The final pillar we need within our company to be ready for innovation is to create a practice with the right tools and processes. Innovation cannot be done using the same tools and practices that we use within the core business. Planning and executing is not the right process practices for innovation. Instead, innovators need to use an iterative process to design and test their ideas:
- Innovation Tools: Companies need to adopt the right tools for designing business models and testing assumptions. Adopting agile development, business model, lean startup and design thinking tools will help facilitate the innovation process. This is a toolbox that most practitioners now agree works well for innovation. These tools need company wide adoption, rather than adoption in small pockets of the company.
- Process Management: In order to release funding and resources, most companies require innovators to write long business plans with five year financial projections.
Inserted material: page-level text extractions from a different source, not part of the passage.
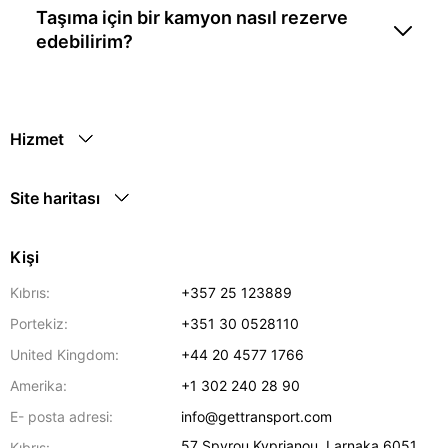
Taşıma için bir kamyon nasıl rezerve
edebilirim?
Hizmet
Site haritası
Kişi
Kıbrıs:
+357 25 123889
Portekiz:
+351 30 0528110
United Kingdom:
+44 20 4577 1766
Amerika:
+1 302 240 28 90
E- posta adresi:
info@gettransport.com
57 Spyrou Kyprianou
,
Larnaka
6051
Kıbrıs:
This process for making decisions does not work well for innovation. As already noted, innovation teams need to adopt iterative methods for testing and reducing risk. In line with this best practice, our processes for managing innovation should be optimised to systematically track and measure how well teams are reducing the level of risk in their new ideas.
- Skills Development: It is a myth that entrepreneurship cannot be learned. It is possible to develop and train innovation skills within our teams. Beyond training, we also need to give people the experience of working on and running innovation projects. Such skills training should be provided across the whole organisation, including people in departments such as HR, finance and compliance.
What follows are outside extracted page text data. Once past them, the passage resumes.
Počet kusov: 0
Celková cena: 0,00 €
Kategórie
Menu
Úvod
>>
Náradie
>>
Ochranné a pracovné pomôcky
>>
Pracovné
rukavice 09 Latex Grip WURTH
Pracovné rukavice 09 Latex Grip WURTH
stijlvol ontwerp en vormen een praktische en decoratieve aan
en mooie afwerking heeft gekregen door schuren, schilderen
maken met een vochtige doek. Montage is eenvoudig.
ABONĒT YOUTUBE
I believe that innovation is the primary driver of future growth for all contemporary companies. However, before launching a number of innovation projects, leaders need to ensure that their companies are ready to support innovation. If they do not get their companies innovation ready, they risk failure and frustrating their intrapreneurs. So before we start planting the flowers of great new ideas, we need to ensure that the corporate garden is fertile with the right nutrients to nurture innovation.